House approves agreement on Pentagon pay-for-performance, sick leave benefit
- By Alex M. Parker
- October 8, 2009
- Comments
The House on Thursday approved the fiscal 2010 Defense authorization conference report containing several provisions affecting federal employees, including one that eliminates the Pentagon's pay-for-performance system.
The conference agreement repeals the law authorizing the National Security Personnel System, and mandates the return of all NSPS employees to their previous pay system by Jan. 1, 2012. It also includes a provision, phased in over a four-year period, that allows workers in the Federal Employees Retirement System to count unused sick leave toward their retirement. In addition, the report contains language that would make it easier for agencies to rehire federal retirees without forcing them to take a cut in their annuity checks, and that moves federal employees who live and work outside the continental United State to the locality pay system,
The Senate could vote on the agreement next week. The two chambers passed their versions of the fiscal 2010 Defense authorization bill this summer and released the conference committee report on Wednesday.
Several lawmakers praised the language axing NSPS.
"This system, as implemented by the Department of Defense, has been a near-total failure, and I support making a fresh start," said Rep. Edolphus Towns, D-N.Y., chairman of the House Oversight and Government Reform Committee.
Bob Tobias, the former National Employee Treasury Union president and member of a task force that called for the reconstruction of NSPS, said the legislation didn't follow the panel's suggestion, but the same result could be achieved.
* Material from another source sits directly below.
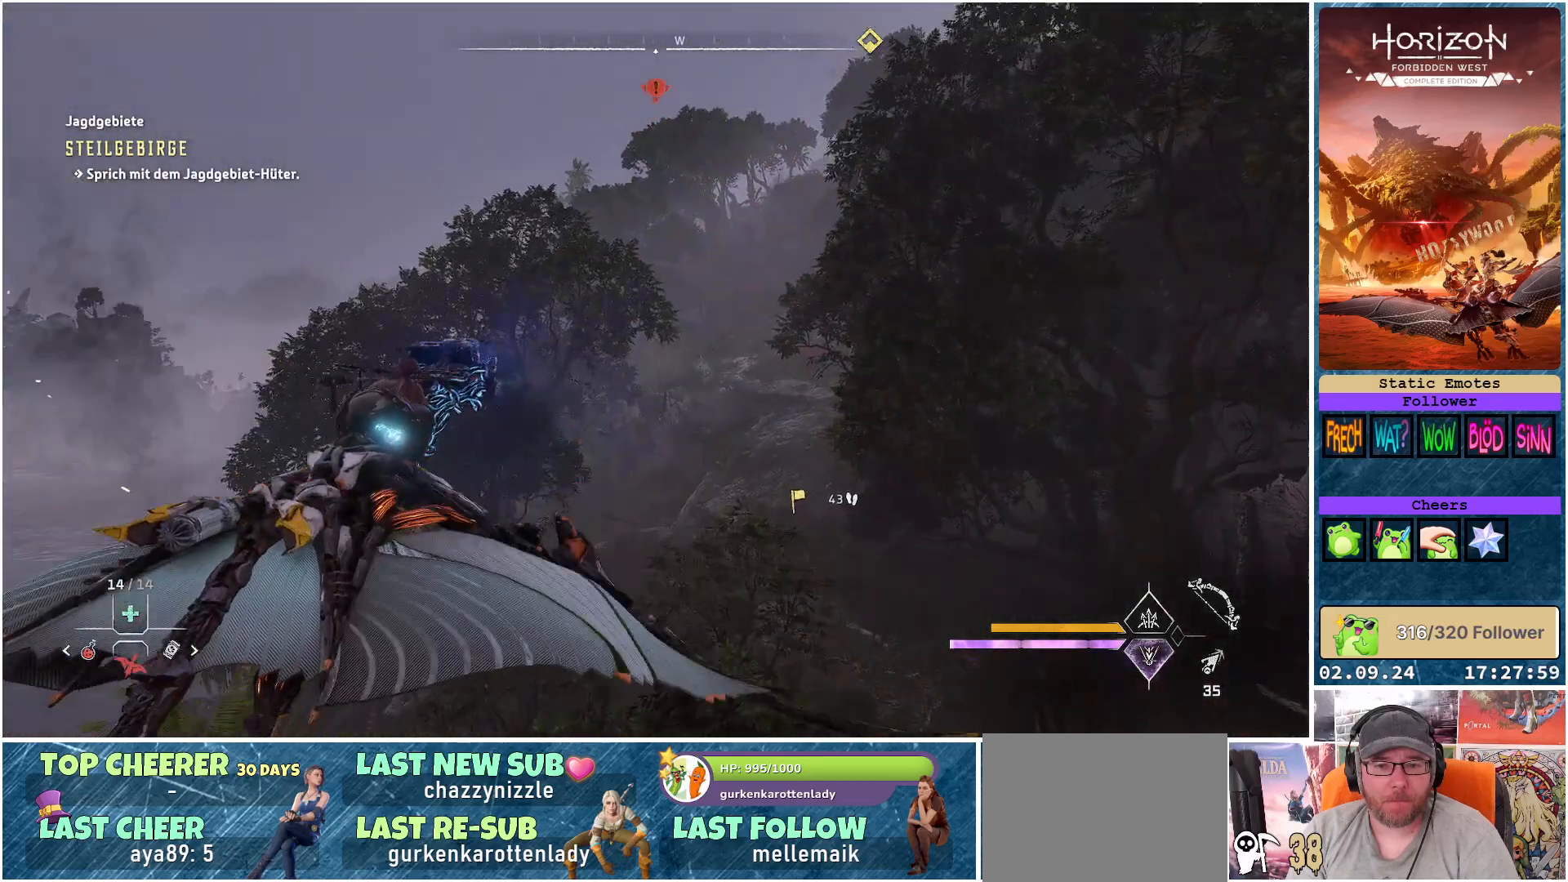
{"buttons": ["A"], "left_stick": "down", "right_stick": "center", "events": []}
"We didn't recommend that NSPS be eliminated, but we did recommend that it be significantly changed," Tobias said. "My guess is that they will significantly change it."
The conference report also gives the Defense secretary the ability to propose new personnel flexibilities, but would subject those to congressional approval.
The provision allowing FERS employees to count unused sick time toward their retirement annuity survived because of a compromise the conference committee brokered. Some lawmakers were concerned by the provision's potential price tag, so the final version allows employees to count their sick time but only at 50 percent of its value for the next four years, when more than 180,000 employees are expected to retire, according to projections from the Office of Personnel Management.
"It was a question of compromising, or walking away with nothing," said Daniel Adcock, legislative director of the National Active and Retired Federal Employee Association, which has supported the provision.
"Especially with the current state of the economy, the budget was the biggest obstacle," said Randy Erwin, legislative director for the National Federation of Federal Employees. "Certainly, the way we look at it, we'd like to have the full benefit. In the end, even the people who are retiring in the next four years, that's a benefit they wouldn't have gotten otherwise."